• Esercizi proposti:
[a] Rispondi in base al brano proposto:
(i) Quanti anni fa chi risponde ha scritto il libro citato?
(ii) Con che cosa è alimentata energeticamente la sua casa?
(iii) In quanto tempo non ha ancora fatto la spesa al supermercato?
[b] Trascrivi il brano proposto cominciando da "Una domanda più" e proseguendo fino a "chiuso in casa?", sostituendo "destabilizzante" con "sconvolgente".

• Brano proposto:
____________________
Una domanda più personale: come hai reagito a questa situazione destabilizzante provocata dall’emergenza sanitaria? Come passi le giornate chiuso in casa?

Dieci anni fa ho scritto un libro dal titolo “Prepariamoci a vivere in un mondo con meno risorse, meno energia, meno abbondanza … e forse più felicità”. Ho quindi sempre investito nella mia vita per l’autonomia e la resilienza individuale. Ho la fortuna di stare in una casa con un piccolo orto, ho l’alimentazione energetica a pannelli solari, una buona dispensa di riserve che mi tengo sempre per questi casi. In un mese non ho ancora fatto la spesa al supermercato. Ho quindi costruito questa resilienza. L’emergenza mi ha però sorpreso per un altro motivo, perché ho sempre messo in pratica questa autosufficienza in previsione di problemi legati al clima, legati all’energia, mentre la pandemia non l’ho mai considerata, non era nel mio elenco dei rischi più gravi.
____________________
• Estratto del dataset:
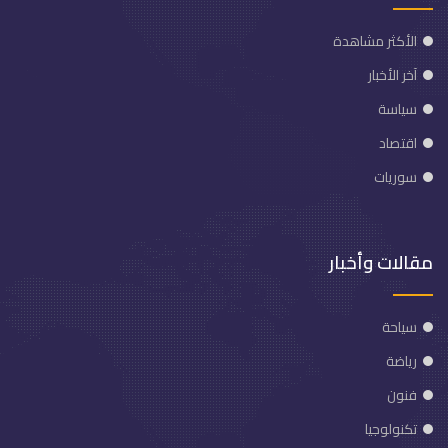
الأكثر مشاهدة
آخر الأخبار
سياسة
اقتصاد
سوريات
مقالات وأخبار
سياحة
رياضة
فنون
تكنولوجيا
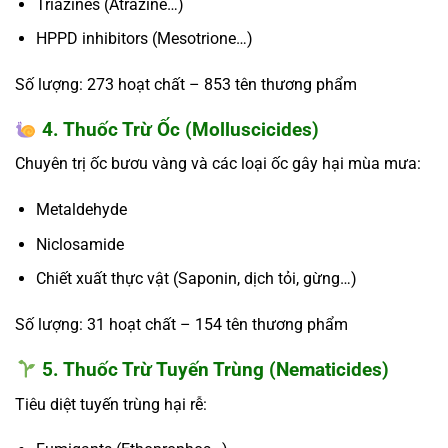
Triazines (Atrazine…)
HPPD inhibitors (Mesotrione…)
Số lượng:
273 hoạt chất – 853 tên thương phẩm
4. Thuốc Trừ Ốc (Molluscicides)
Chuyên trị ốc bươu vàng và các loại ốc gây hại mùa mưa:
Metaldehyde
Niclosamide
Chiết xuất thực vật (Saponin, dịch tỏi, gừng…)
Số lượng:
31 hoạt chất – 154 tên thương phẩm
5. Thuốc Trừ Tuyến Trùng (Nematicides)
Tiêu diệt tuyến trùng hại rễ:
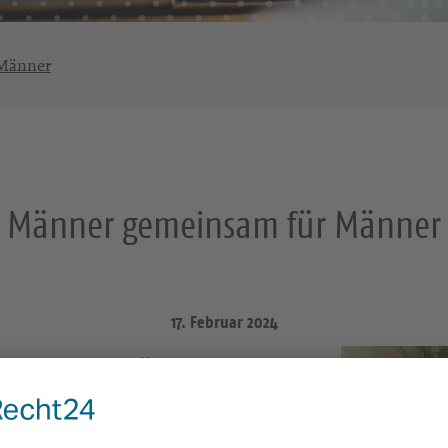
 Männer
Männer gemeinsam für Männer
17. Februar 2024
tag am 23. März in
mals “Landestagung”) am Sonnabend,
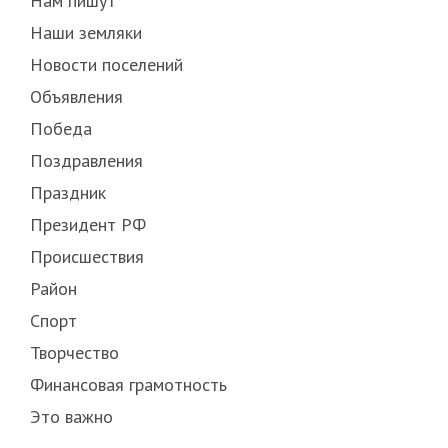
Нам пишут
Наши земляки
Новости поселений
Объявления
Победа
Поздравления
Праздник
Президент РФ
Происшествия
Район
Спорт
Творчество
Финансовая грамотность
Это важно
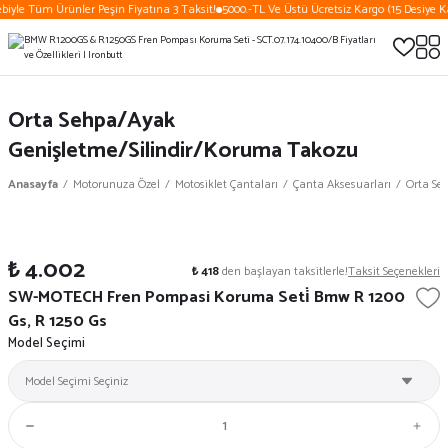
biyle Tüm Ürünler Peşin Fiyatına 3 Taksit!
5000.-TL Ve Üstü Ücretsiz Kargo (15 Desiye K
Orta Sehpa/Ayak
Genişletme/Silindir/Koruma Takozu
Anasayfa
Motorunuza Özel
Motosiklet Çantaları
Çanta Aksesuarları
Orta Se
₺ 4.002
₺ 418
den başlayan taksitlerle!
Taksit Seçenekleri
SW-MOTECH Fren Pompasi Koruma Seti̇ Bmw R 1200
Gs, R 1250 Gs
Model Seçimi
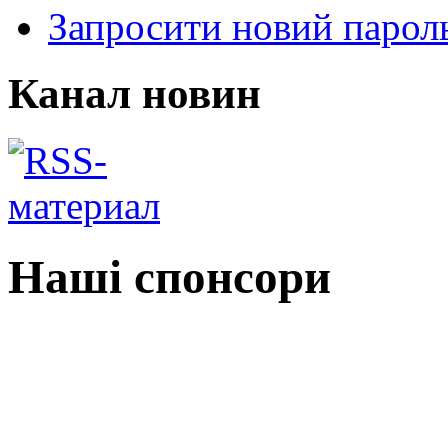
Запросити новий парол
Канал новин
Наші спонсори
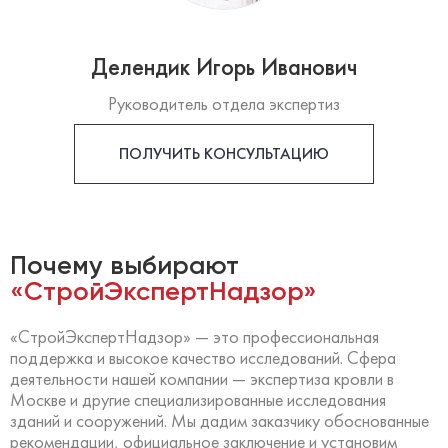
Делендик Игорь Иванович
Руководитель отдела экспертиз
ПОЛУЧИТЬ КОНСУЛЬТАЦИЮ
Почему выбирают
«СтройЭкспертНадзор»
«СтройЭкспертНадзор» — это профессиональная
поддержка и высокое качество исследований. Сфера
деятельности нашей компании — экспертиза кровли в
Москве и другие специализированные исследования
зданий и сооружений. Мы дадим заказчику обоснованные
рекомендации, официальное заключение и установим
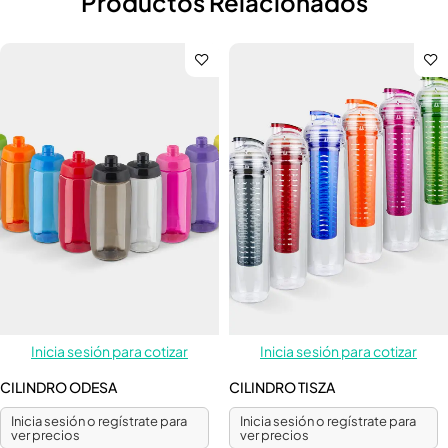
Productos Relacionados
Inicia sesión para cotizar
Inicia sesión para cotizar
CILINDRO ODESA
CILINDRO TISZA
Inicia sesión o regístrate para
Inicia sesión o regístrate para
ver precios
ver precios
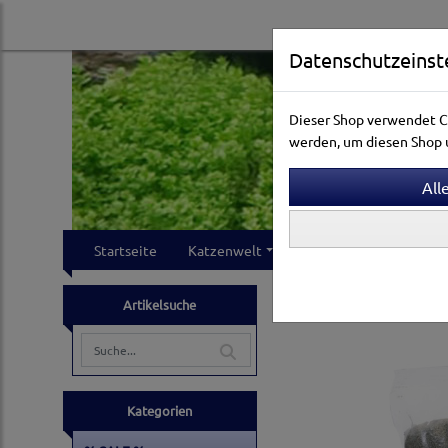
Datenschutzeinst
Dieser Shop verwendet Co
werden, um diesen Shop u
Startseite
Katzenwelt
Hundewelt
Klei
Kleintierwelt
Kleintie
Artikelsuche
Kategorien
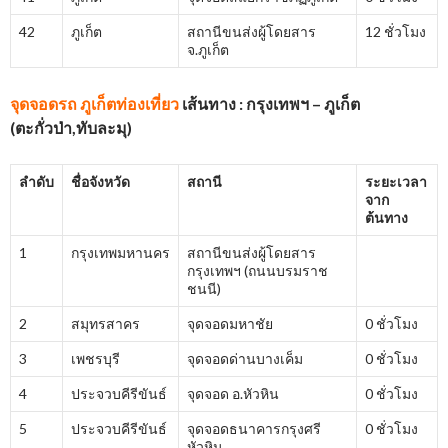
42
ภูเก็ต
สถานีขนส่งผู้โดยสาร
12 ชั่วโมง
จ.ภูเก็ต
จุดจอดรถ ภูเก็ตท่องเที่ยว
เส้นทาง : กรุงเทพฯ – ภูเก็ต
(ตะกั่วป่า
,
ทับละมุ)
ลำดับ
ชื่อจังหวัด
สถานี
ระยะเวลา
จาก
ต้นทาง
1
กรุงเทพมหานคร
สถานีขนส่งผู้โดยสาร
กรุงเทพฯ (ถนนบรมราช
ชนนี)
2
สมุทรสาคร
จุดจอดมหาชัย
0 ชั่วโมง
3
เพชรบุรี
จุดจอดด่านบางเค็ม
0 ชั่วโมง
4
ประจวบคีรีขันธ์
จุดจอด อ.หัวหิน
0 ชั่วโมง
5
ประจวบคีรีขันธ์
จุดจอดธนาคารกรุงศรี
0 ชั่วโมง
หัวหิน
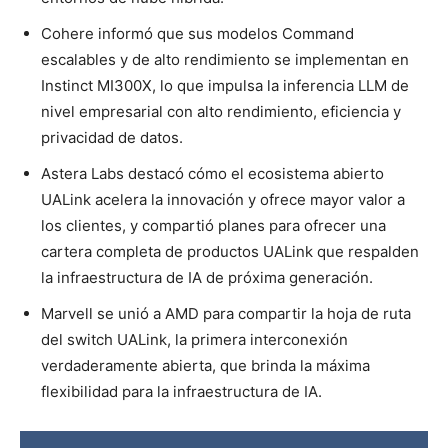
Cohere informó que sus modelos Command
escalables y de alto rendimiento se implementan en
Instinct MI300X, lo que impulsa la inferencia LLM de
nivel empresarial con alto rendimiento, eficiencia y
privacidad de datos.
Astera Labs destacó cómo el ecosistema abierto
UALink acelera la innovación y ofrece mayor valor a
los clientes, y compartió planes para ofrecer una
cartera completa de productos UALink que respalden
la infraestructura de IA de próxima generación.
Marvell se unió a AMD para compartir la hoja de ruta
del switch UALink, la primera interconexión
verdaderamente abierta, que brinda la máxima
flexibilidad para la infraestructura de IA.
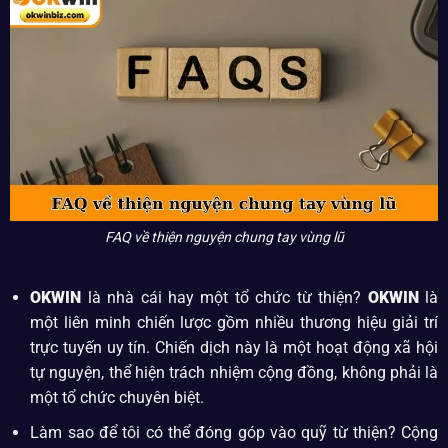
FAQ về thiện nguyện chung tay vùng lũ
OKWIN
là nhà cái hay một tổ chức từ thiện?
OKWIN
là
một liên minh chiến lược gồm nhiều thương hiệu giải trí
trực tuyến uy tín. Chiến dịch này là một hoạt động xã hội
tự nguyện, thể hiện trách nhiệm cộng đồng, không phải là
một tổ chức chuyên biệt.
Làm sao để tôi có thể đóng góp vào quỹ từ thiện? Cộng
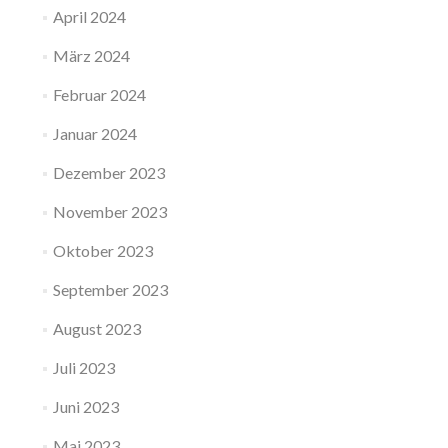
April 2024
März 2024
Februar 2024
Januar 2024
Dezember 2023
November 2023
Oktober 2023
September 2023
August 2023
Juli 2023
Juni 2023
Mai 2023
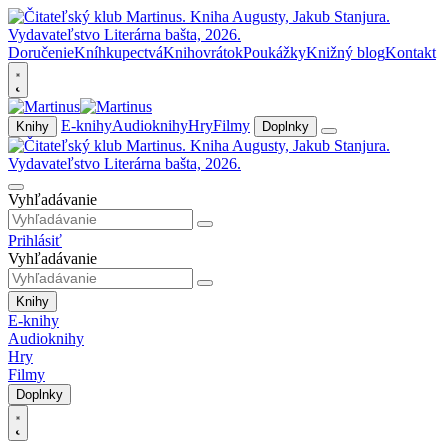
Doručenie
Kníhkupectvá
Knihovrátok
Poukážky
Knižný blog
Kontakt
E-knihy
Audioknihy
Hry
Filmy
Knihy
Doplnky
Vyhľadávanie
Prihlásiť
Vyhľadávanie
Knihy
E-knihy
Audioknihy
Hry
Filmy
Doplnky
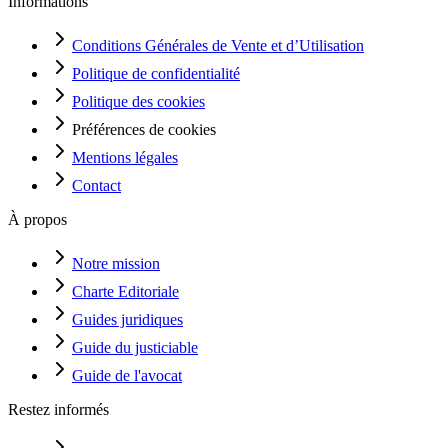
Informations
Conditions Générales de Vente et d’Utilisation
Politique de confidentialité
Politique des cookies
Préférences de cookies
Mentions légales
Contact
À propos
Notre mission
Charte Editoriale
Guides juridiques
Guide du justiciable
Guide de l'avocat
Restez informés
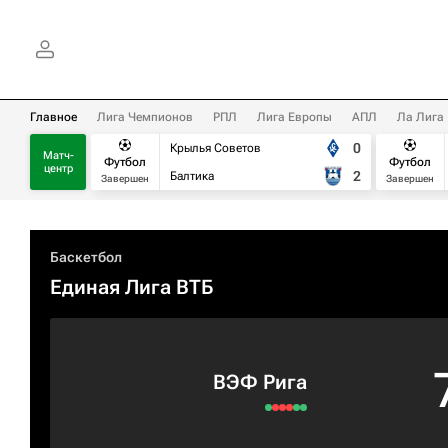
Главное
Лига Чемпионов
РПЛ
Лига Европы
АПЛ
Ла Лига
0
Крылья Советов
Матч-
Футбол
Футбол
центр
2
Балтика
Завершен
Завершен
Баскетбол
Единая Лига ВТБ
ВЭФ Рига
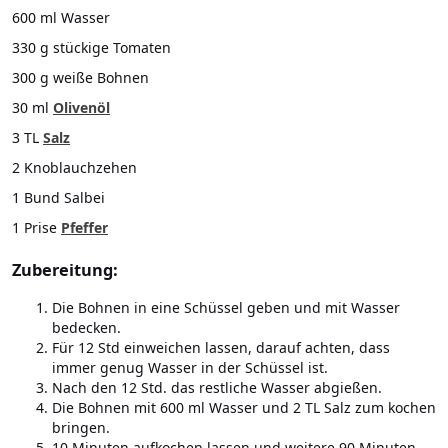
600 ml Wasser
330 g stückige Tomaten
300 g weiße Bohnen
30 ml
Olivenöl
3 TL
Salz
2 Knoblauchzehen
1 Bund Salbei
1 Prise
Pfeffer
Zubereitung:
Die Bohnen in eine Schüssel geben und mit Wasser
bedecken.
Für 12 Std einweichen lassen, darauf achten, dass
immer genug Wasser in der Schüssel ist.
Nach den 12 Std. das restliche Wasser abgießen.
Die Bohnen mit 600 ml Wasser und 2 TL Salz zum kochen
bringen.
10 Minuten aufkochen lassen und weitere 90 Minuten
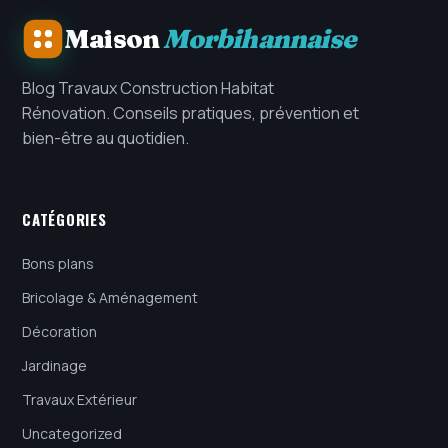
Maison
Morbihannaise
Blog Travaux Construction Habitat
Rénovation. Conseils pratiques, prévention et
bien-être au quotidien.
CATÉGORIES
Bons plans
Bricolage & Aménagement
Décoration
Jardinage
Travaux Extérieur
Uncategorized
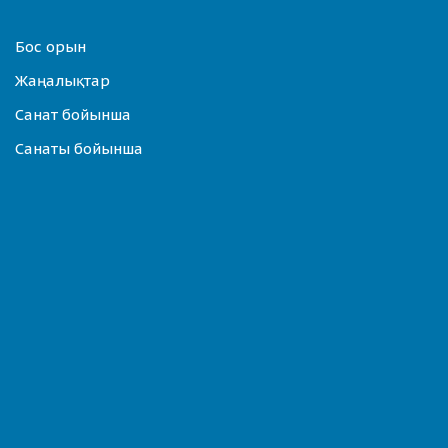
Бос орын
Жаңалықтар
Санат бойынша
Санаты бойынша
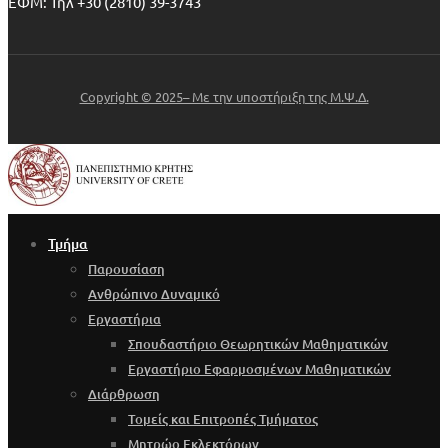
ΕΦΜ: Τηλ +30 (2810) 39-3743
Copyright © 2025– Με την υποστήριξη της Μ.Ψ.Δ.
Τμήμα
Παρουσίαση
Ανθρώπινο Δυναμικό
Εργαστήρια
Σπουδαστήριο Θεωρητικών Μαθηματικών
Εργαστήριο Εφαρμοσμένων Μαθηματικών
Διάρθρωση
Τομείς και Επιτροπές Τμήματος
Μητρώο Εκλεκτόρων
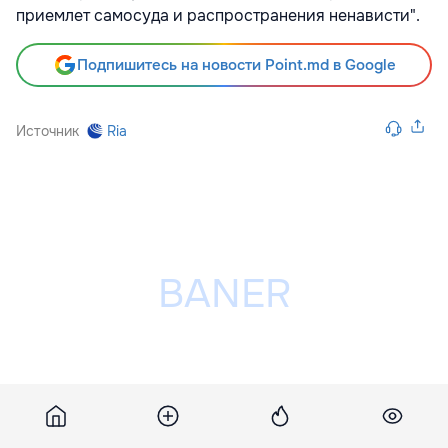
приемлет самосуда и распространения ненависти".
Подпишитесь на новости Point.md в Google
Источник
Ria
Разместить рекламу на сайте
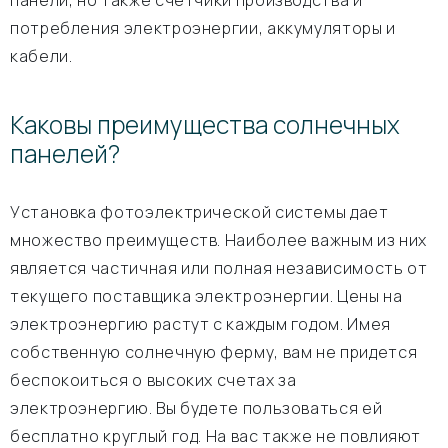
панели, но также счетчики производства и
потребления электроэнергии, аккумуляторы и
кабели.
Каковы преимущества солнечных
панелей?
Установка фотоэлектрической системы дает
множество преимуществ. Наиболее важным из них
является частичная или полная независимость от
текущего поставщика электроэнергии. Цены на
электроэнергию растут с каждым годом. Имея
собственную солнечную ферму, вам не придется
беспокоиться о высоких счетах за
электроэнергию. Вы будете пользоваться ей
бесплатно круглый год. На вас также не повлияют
____________________
• Soluzioni:
[a]
(i) Dieci anni fa.
(ii) Con pannelli solari.
(iii) In un mese.

[b]
Una domanda più personale: come hai reagito a questa situazione sconvolgente provocata dall’emergenza sanitaria? Come passi le giornate chiuso in casa?